Carnet noirMort du sulfureux Kenneth Anger
Figure culte d’un cinéma underground, gay et camp, le réalisateur est décédé à l’âge de 96 ans.

Né artistiquement dans les marges, Kenneth Anger y est demeuré toute sa vie, même s’il est devenu au fil des ans une figure vénérée par tous les amateurs d’une culture alternative et souterraine. Ce cinéaste culte, désormais décédé à l’âge de 96 ans le 11 mai dernier, s’est imposé dans des cercles restreints par une œuvre fantasmatique, symboliste, marquée par ses obsessions homosexuelles et occultistes.
Très précoce – il réalise son premier court métrage à 10 ans –, il se fait remarquer en 1947 avec «Fireworks», film aux accents sadomasochistes: un scandale et un procès dans des États-Unis qui criminalisent encore l’homosexualité.

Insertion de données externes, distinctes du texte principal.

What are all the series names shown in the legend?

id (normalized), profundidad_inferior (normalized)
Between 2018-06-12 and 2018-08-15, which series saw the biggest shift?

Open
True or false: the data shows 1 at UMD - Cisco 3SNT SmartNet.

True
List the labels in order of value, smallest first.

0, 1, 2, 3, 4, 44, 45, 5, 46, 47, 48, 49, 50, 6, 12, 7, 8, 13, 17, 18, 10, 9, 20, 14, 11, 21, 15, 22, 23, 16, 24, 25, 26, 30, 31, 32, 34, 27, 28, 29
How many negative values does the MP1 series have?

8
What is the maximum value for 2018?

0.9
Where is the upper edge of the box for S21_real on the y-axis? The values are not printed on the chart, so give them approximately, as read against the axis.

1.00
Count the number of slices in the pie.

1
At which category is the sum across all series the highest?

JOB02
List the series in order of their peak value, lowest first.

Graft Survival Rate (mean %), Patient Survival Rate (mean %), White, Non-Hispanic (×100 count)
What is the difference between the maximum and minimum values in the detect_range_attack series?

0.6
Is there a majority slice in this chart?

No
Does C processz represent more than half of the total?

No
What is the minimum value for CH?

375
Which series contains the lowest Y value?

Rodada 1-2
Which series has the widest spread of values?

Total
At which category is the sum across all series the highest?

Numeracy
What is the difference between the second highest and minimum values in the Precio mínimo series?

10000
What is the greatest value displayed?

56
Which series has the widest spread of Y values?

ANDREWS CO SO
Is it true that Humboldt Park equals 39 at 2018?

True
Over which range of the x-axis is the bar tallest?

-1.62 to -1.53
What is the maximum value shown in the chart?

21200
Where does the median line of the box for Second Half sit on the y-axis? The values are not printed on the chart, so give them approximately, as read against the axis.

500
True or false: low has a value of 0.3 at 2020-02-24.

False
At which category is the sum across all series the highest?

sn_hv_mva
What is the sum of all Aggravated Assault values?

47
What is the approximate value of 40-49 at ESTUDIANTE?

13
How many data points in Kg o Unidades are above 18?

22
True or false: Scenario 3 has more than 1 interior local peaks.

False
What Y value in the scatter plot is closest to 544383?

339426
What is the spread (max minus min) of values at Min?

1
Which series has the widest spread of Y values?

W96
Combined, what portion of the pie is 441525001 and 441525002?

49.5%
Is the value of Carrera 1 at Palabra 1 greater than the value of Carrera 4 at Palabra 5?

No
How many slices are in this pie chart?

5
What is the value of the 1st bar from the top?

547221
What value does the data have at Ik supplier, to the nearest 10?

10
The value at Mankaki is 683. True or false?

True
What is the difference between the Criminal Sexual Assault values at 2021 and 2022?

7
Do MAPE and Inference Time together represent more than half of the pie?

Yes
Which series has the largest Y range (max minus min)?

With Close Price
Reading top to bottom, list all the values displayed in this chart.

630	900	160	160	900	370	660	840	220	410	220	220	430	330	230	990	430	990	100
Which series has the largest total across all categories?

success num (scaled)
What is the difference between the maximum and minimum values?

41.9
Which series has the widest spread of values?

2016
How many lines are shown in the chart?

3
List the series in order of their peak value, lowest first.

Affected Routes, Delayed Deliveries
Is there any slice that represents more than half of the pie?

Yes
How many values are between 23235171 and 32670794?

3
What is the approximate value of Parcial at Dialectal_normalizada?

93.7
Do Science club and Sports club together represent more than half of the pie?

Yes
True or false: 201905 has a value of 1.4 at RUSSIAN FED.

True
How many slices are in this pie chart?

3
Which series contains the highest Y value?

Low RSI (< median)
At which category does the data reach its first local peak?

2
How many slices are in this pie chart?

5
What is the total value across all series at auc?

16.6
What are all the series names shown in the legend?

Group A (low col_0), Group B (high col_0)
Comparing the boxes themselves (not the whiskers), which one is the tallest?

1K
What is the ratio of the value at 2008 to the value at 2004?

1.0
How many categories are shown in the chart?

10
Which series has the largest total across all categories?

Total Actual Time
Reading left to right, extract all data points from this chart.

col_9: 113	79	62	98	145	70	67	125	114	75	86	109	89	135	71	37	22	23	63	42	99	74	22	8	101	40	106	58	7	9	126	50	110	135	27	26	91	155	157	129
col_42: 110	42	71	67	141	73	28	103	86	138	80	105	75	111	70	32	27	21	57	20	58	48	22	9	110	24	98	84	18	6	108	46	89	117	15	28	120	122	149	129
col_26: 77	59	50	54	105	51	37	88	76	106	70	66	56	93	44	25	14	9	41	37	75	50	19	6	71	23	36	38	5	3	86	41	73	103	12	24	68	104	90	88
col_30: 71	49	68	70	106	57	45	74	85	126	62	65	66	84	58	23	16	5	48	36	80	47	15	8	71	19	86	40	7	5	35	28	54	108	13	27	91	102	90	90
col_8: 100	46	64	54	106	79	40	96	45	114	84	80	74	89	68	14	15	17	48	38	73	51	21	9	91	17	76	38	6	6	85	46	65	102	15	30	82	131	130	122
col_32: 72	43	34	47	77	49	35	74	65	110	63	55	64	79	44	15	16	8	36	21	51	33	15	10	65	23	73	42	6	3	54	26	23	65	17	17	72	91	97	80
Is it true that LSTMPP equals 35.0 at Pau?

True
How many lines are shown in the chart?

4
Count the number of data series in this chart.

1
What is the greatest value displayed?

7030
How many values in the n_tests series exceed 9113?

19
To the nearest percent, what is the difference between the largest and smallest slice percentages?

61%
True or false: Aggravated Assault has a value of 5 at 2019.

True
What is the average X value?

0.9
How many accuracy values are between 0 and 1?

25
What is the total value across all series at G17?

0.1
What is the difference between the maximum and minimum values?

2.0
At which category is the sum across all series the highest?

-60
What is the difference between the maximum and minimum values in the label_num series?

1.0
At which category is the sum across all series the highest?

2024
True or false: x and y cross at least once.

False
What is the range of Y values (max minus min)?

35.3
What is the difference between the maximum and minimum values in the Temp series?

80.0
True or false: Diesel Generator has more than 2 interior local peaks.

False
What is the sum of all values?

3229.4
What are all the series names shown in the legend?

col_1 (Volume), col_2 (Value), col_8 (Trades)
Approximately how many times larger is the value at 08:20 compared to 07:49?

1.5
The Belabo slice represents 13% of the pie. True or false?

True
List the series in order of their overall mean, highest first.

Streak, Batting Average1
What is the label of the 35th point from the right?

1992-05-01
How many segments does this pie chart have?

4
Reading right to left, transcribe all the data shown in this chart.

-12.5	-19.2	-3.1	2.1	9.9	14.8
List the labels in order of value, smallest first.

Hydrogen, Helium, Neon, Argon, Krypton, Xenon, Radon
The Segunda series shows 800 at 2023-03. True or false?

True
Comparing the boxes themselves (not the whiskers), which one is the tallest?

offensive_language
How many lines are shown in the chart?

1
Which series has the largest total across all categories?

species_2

Ce métrage lui vaudra l’amitié de Jean Cocteau, l’un de ses modèles avec Méliès, qui le visionne au festival de Biarritz. Mais il intéressera aussi le sexologue Alfred Kinsey.
«Ses films deviennent des parangons d’une exploration extravagante des soubassements de la psyché et de ses déviances, sans aucun égard pour les codes moraux de son époque.»
Le cinéaste ne déviera pas de sa ligne trouble et sulfureuse, encore redoublée par ses intérêts pour l’occulte, en adepte de la doctrine ésotérique de Thelema, fondée par Aleister Crowley. Plusieurs de ses films deviennent des parangons d’une exploration extravagante des soubassements de la psyché et de ses déviances, sans aucun égard pour les codes moraux de son époque.
Fâcher les néonazis
En 1963, «Scorpio Rising» et son mélange d’images de motards, de culture gay, de christianisme et de nazisme, parvient à fâcher à peu près tout le monde, parti néonazi y compris… Mais Kenneth Anger parviendra à échapper à son soupirail de hors-la-loi avec ses livres, notamment son «Hollywood Babylone» – d’abord paru en français chez Pauvert en 1959 – qui recense la supposée vie secrète et scandaleuse de plusieurs personnalités du cinéma américain, de Charles Chaplin à Marilyn Monroe, en passant par Rudolph Valentino, Errol Flynn, Lana Turner ou Judy Garland.
Un ouvrage qui contribuera largement à étendre sa notoriété subversive. Encore actif il y a une quinzaine d’années, Kenneth Anger n’a pas manqué d’influencer de nombreux artistes et cinéastes au cours de sa longue mais tortueuse carrière: Andy Warhol, David Lynch et bien entendu John Waters.